Despite Ronaldo’s continued production over the past few years, there’s been some turmoil in Madrid. Bale, in particular, has been a lightning rod. As Madrid struggled through parts of last season, Bale, who has put up strong numbers since arriving in the capital, was blamed not only for the team’s underwhelming results, but specifically for Ronaldo’s intermittent stretches of poor form.
The reality is that Ronaldo 1.0 began to slow down right about the time Bale came to town. For a year, it all worked and they won the Champions League, but by last season, it became clear that Bale and Ronaldo were not the pair of high-flying, narrow wingers that was initially envisioned behind Benzema. They were still deployed in those positions, though, which meant Bale was, in effect, playing to the side of two pure strikers in a decidedly lopsided system that imposed a heavy toll on the midfielders behind that skewed front three. It’s not that Bale and Ronaldo couldn’t play together; it’s just that they were being shoehorned into a system designed for a Ronaldo who no longer existed. In the end, that’s probably what cost manager Carlo Ancelotti his job.
So far this season, new manager Rafa Benitez has at least appeared to be smart enough to turn into the skid. Bale has been given a free role in the center of the field rather than playing out on the wing, and he’s now the one taking advantage of all that space through which Ronaldo once roamed. Ronaldo plays off the shoulder of the defense, and as they shadow his movement, it gives Bale plenty of time to unleash bombs like this one against Real Betis:
It’s sort of a fitting end to Ronaldo’s evolution, isn’t it? He burst onto the scene as a guy who could do anything with the ball at his feet. Defenses would bend toward his threat and spaces would open up for his teammates. Now, it’s his off-ball movement that accomplishes the same thing.

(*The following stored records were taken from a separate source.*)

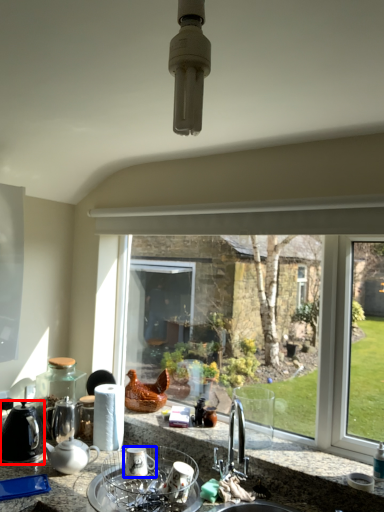
Question: Which point is further to the camera, kitchen appliance (highlighted by a red box) or appliance (highlighted by a blue box)?

Choices:
 (A) kitchen appliance
 (B) appliance

Answer: (A)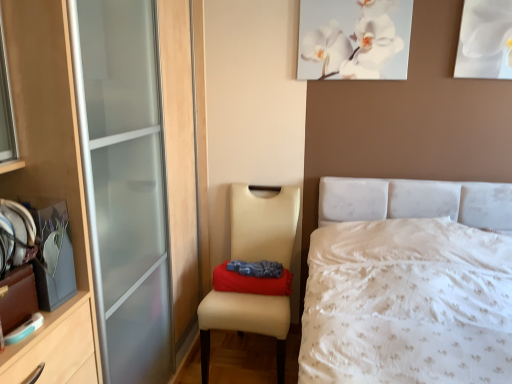
Image resolution: width=512 pixels, height=384 pixels. In order to click on free space above red fabric pillow at center (from a real-world perspective) in this screenshot , I will do `click(255, 270)`.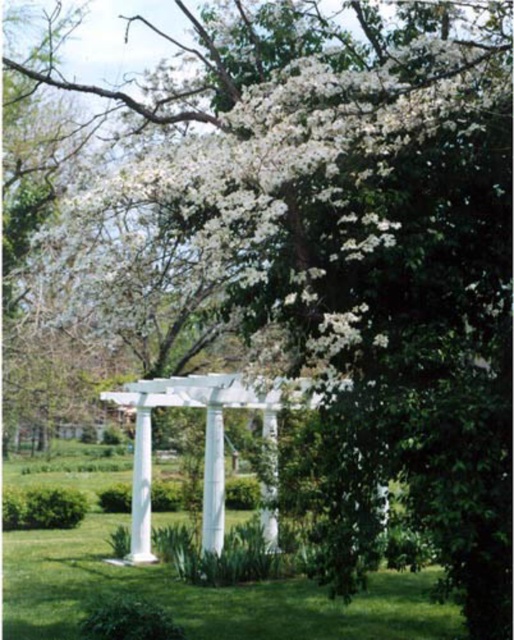
Question: Considering the real-world distances, which object is farthest from the white glossy column at center?

Choices:
 (A) white glossy pillar at center
 (B) green grass at lower center
 (C) white smooth pillar at center
 (D) white painted wood pergola at center

Answer: (B)

Question: Does green grass at lower center have a larger size compared to white smooth pillar at center?

Choices:
 (A) no
 (B) yes

Answer: (B)

Question: Among these objects, which one is farthest from the camera?

Choices:
 (A) white painted wood pergola at center
 (B) white glossy pillar at center

Answer: (A)

Question: Does white glossy column at center come behind white smooth pillar at center?

Choices:
 (A) yes
 (B) no

Answer: (A)

Question: Where is green grass at lower center located in relation to white painted wood pergola at center in the image?

Choices:
 (A) right
 (B) left

Answer: (B)

Question: Which of the following is the closest to the observer?

Choices:
 (A) [265, 412]
 (B) [214, 410]
 (C) [142, 445]

Answer: (B)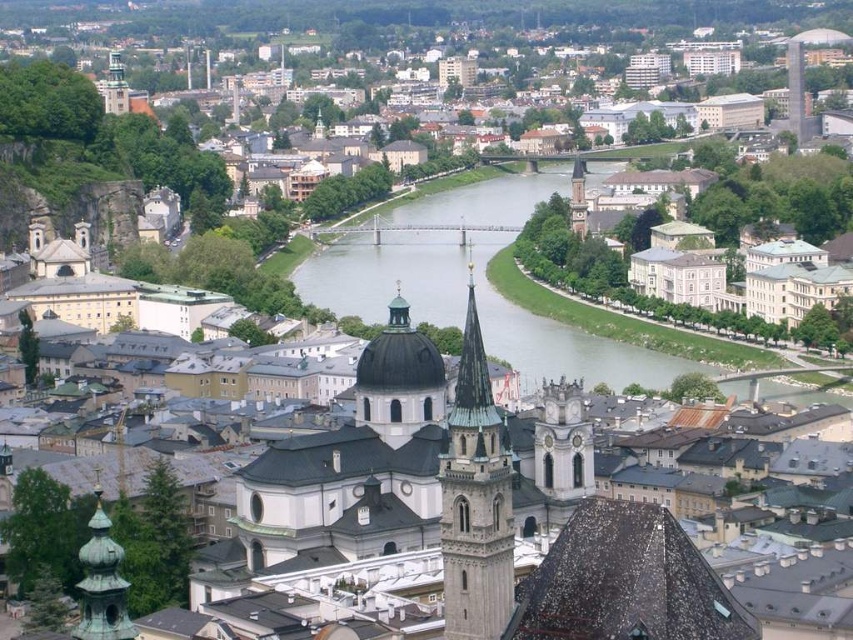
Is silvery waterway at center behind matte gold clock tower at upper left?

That is False.

Is silvery waterway at center shorter than matte gold clock tower at upper left?

No, silvery waterway at center is not shorter than matte gold clock tower at upper left.

Does point (393, 208) come closer to viewer compared to point (109, 108)?

No, (393, 208) is behind (109, 108).

You are a GUI agent. You are given a task and a screenshot of the screen. Output one action in this format:
    pyautogui.click(x=<x>, y=<y>)
    Task: Click on the silvery waterway at center
    The width and height of the screenshot is (853, 640).
    Given the screenshot: What is the action you would take?
    pyautogui.click(x=474, y=280)

The width and height of the screenshot is (853, 640). In order to click on white stone dome at center in this screenshot , I will do `click(399, 380)`.

Is point (425, 384) behind point (80, 634)?

Yes, point (425, 384) is farther from viewer.

At what (x,y) coordinates should I click in order to perform the action: click on white stone dome at center. Please return your answer as a coordinate pair (x, y). This screenshot has width=853, height=640. Looking at the image, I should click on pos(399,380).

Is point (384, 397) in front of point (108, 108)?

Yes, it is.

Between white stone dome at center and matte gold clock tower at upper left, which one is positioned higher?

matte gold clock tower at upper left is above.

Is point (409, 326) farther from viewer compared to point (120, 109)?

No, (409, 326) is in front of (120, 109).

Where is `white stone dome at center`? The image size is (853, 640). white stone dome at center is located at coordinates (399, 380).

With athletes who are as overtly physical and seemingly reliant on quickness as the young Ronaldo was, there’s always the lingering thought that their games just won’t age well. As we’re seeing with Rafael Nadal on the tennis court, when the quickness and force that your success is built upon goes away, what’s left? For Ronaldo, it’s the world-class movement and finishing that’s always been there but wasn’t always obvious. Now it is, and based on the past few years, there’s no reason to think it’s going away anytime soon.